Pose estimation data:
******************************

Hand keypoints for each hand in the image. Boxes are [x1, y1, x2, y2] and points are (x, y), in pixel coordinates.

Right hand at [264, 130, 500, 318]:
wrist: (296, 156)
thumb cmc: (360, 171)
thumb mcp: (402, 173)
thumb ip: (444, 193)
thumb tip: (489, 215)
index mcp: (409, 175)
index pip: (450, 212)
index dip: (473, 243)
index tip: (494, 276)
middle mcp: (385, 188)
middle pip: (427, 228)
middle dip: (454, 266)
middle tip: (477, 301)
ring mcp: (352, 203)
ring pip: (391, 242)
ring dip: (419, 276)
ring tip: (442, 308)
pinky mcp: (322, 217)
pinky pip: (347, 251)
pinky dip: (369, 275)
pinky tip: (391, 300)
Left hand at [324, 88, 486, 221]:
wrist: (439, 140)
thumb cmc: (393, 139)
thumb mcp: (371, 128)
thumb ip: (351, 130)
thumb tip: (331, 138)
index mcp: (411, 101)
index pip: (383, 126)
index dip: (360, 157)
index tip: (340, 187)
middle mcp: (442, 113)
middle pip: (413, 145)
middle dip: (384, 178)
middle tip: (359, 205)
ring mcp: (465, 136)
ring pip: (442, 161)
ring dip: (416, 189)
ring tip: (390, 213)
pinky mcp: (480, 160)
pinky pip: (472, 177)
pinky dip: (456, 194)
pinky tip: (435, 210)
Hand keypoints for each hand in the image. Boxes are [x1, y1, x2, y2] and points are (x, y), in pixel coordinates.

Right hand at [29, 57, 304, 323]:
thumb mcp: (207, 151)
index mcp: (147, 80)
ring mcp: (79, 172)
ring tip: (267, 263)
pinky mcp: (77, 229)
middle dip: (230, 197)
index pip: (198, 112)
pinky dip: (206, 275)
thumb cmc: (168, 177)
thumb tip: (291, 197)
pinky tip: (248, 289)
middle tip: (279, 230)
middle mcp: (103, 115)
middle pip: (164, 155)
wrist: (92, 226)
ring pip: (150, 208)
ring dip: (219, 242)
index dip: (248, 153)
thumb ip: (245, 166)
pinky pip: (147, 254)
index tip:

******************************

> WHAT YOU HAVE TO DO: Reproduce each record exactly as it appears.

> RESPONSE TO THE EXERCISE:
Hand keypoints for each hand in the image. Boxes are [x1, y1, x2, y2] and points are (x, y), in pixel coordinates.

Right hand at [264, 130, 500, 318]:
wrist: (296, 156)
thumb cmc: (360, 171)
thumb mcp: (402, 173)
thumb ip: (444, 193)
thumb tip: (489, 215)
index mcp: (409, 175)
index pip: (450, 212)
index dip: (473, 243)
index tip: (494, 276)
middle mcp: (385, 188)
middle pip: (427, 228)
middle dip: (454, 266)
middle tip: (477, 301)
ring mcp: (352, 203)
ring pip: (391, 242)
ring dip: (419, 276)
ring tip: (442, 308)
pinky mcp: (322, 217)
pinky pip: (347, 251)
pinky dip: (369, 275)
pinky tip: (391, 300)
Left hand at [324, 88, 486, 221]:
wrist: (439, 140)
thumb cmc: (393, 139)
thumb mcp: (371, 128)
thumb ip: (351, 130)
thumb tip: (331, 138)
index mcp: (411, 101)
index pip: (383, 126)
index dip: (360, 157)
index tip: (340, 187)
middle mcp: (442, 113)
middle pip: (413, 145)
middle dip: (384, 178)
middle tip: (359, 205)
ring mcp: (465, 136)
ring pip: (442, 161)
ring dip: (416, 189)
ring tip: (390, 213)
pinky mcp: (480, 160)
pinky pip: (472, 177)
pinky dip: (456, 194)
pinky tip: (435, 210)
Hand keypoints for each hand in the image. Boxes are [x1, y1, x2, y2] and points are (x, y), in pixel coordinates.

Right hand at [29, 57, 304, 323]:
thumb mcp: (207, 151)
index mcp: (147, 80)
ring mcp: (79, 172)
ring tip: (267, 263)
pinky mcp: (77, 229)
middle dip: (230, 197)
index pip: (198, 112)
pinky dip: (206, 275)
thumb cmc: (168, 177)
thumb tip: (291, 197)
pinky tip: (248, 289)
middle tip: (279, 230)
middle mcp: (103, 115)
middle pip: (164, 155)
wrist: (92, 226)
ring pip: (150, 208)
ring dip: (219, 242)
index dip: (248, 153)
thumb ip: (245, 166)
pinky pip: (147, 254)
index tip:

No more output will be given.